[Saved entries]
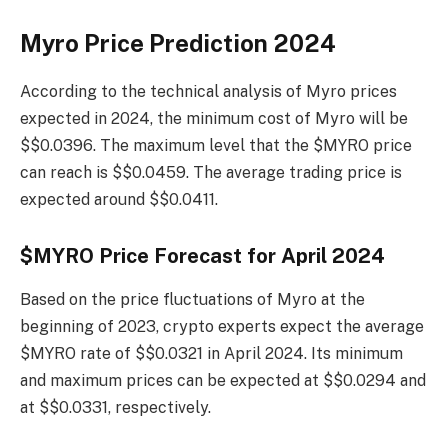
Myro Price Prediction 2024
According to the technical analysis of Myro prices
expected in 2024, the minimum cost of Myro will be
$$0.0396. The maximum level that the $MYRO price
can reach is $$0.0459. The average trading price is
expected around $$0.0411.
$MYRO Price Forecast for April 2024
Based on the price fluctuations of Myro at the
beginning of 2023, crypto experts expect the average
$MYRO rate of $$0.0321 in April 2024. Its minimum
and maximum prices can be expected at $$0.0294 and
at $$0.0331, respectively.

Requirement: Only one span is to be repeated: the line with "the $MYRO price" through the final line of the entries above, word for word.

Answer area:
$$0.0396. The maximum level that the $MYRO price
can reach is $$0.0459. The average trading price is
expected around $$0.0411.
$MYRO Price Forecast for April 2024
Based on the price fluctuations of Myro at the
beginning of 2023, crypto experts expect the average
$MYRO rate of $$0.0321 in April 2024. Its minimum
and maximum prices can be expected at $$0.0294 and
at $$0.0331, respectively.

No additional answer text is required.